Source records
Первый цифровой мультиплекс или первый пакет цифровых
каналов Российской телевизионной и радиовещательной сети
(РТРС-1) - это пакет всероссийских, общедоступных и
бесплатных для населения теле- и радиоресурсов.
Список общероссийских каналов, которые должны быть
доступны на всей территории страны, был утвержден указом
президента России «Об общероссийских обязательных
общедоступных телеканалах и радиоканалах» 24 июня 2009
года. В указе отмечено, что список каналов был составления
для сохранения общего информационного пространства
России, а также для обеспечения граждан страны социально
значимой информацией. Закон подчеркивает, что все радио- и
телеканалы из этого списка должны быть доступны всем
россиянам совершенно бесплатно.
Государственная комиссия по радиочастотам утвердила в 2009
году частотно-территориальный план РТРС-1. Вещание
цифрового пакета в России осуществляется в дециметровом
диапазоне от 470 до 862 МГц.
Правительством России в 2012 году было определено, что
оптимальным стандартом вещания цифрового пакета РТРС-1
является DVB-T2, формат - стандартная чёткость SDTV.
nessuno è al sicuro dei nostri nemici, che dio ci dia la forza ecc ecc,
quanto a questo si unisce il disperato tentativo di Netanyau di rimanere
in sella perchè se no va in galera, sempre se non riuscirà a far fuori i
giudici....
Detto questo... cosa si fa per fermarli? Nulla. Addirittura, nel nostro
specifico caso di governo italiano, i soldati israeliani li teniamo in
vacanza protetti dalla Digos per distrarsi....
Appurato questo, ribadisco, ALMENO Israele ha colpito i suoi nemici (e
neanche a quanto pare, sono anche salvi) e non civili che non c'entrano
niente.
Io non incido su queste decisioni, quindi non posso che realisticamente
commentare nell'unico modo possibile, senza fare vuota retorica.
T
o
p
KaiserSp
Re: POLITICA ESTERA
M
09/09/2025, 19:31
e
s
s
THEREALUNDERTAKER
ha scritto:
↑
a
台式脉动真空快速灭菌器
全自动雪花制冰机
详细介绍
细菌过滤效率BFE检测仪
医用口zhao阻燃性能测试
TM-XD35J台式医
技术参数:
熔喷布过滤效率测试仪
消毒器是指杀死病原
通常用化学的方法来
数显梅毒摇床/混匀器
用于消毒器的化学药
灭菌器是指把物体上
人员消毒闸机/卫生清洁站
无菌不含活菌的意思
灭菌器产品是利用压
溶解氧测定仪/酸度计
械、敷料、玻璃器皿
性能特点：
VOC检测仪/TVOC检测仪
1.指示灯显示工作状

What this task involves ::
From the records above, transcribe without alteration every line from the one with "nessuno è al" to the one with "Io non incido", inclusive.

Response for this exercise ::
nessuno è al sicuro dei nostri nemici, che dio ci dia la forza ecc ecc,
quanto a questo si unisce il disperato tentativo di Netanyau di rimanere
in sella perchè se no va in galera, sempre se non riuscirà a far fuori i
giudici....
Detto questo... cosa si fa per fermarli? Nulla. Addirittura, nel nostro
specifico caso di governo italiano, i soldati israeliani li teniamo in
vacanza protetti dalla Digos per distrarsi....
Appurato questo, ribadisco, ALMENO Israele ha colpito i suoi nemici (e
neanche a quanto pare, sono anche salvi) e non civili che non c'entrano
niente.
Io non incido su queste decisioni, quindi non posso che realisticamente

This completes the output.